SUPPLIED TEXT

- Born: Jang Seung-hee 5 December 1978 (age 47) Daegu, South Korea
- Other names: Jang Seung-hui, Shin Ee
- Education: Daekyeung University (Department of Theater and Film)
- Occupation: Actress
- Years active: 1998–present
- Agent: Star it Entertainment
- Known for: Grand Prince Joseon Survival Period When I Was Most Beautiful
- Children: 4

= Shin Yi =

South Korean actress (born 1978)

Shin Yi is a South Korean actress known for her drama roles in Grand Prince, Joseon Survival Period and When I Was Most Beautiful. She has also appeared in movies such as My Boyfriend Is Type B, Shinsukki Blues and Everybody Has Secrets.

RECORDS SHOWN
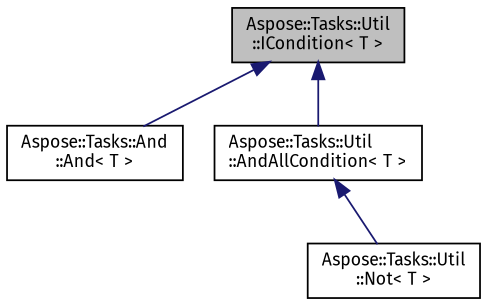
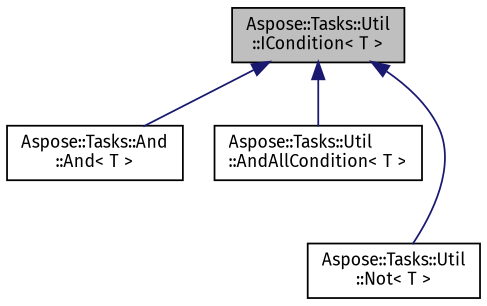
  digraph {
    fontname="Fira Sans"
    rankdir=TB
    node [color=black fillcolor=white fontname="Fira Sans" fontsize=10 shape=record style=filled]
    edge [color=midnightblue dir=back fontname="Fira Sans" fontsize=10 labelfontname=Helvetica labelfontsize=10 style=solid]
    n1 [fillcolor=grey75 fontcolor=black height=0.2 label="Aspose::Tasks::Util\l::ICondition\< T \>" width=0.4]
    n2 [height=0.2 label="Aspose::Tasks::And\l::And\< T \>" width=0.4]
    n3 [height=0.2 label="Aspose::Tasks::Util\l::AndAllCondition\< T \>" width=0.4]
    n4 [height=0.2 label="Aspose::Tasks::Util\l::Not\< T \>" width=0.4]
    n1 -> n2
    n1 -> n3
-   n3 -> n4
+   n1 -> n4
  }
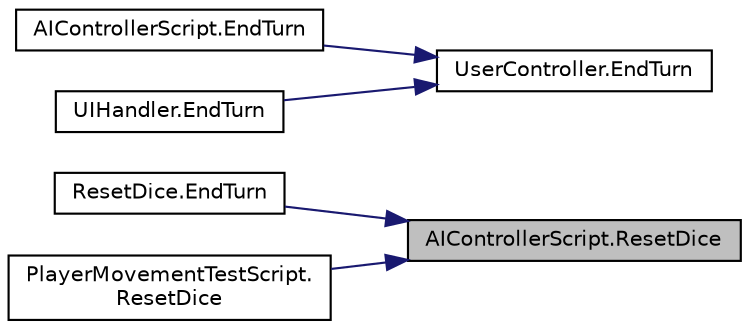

EXERCISE SET
a: Which university did Shin Yi attend, according to the profile?
b: Copy the records above line for line, leaving out the pictures.

SOLUTIONS BY TASK
a: Daekyeung University, in the Department of Theater and Film.

b:
  digraph {
    fontname="Fira Sans"
    rankdir=TB
    node [color=black fillcolor=white fontname="Fira Sans" fontsize=10 shape=record style=filled]
    edge [color=midnightblue dir=back fontname="Fira Sans" fontsize=10 labelfontname=Helvetica labelfontsize=10 style=solid]
    n1 [fillcolor=grey75 fontcolor=black height=0.2 label="Aspose::Tasks::Util\l::ICondition\< T \>" width=0.4]
    n2 [height=0.2 label="Aspose::Tasks::And\l::And\< T \>" width=0.4]
    n3 [height=0.2 label="Aspose::Tasks::Util\l::AndAllCondition\< T \>" width=0.4]
    n4 [height=0.2 label="Aspose::Tasks::Util\l::Not\< T \>" width=0.4]
    n1 -> n2
    n1 -> n3
-   n3 -> n4
+   n1 -> n4
  }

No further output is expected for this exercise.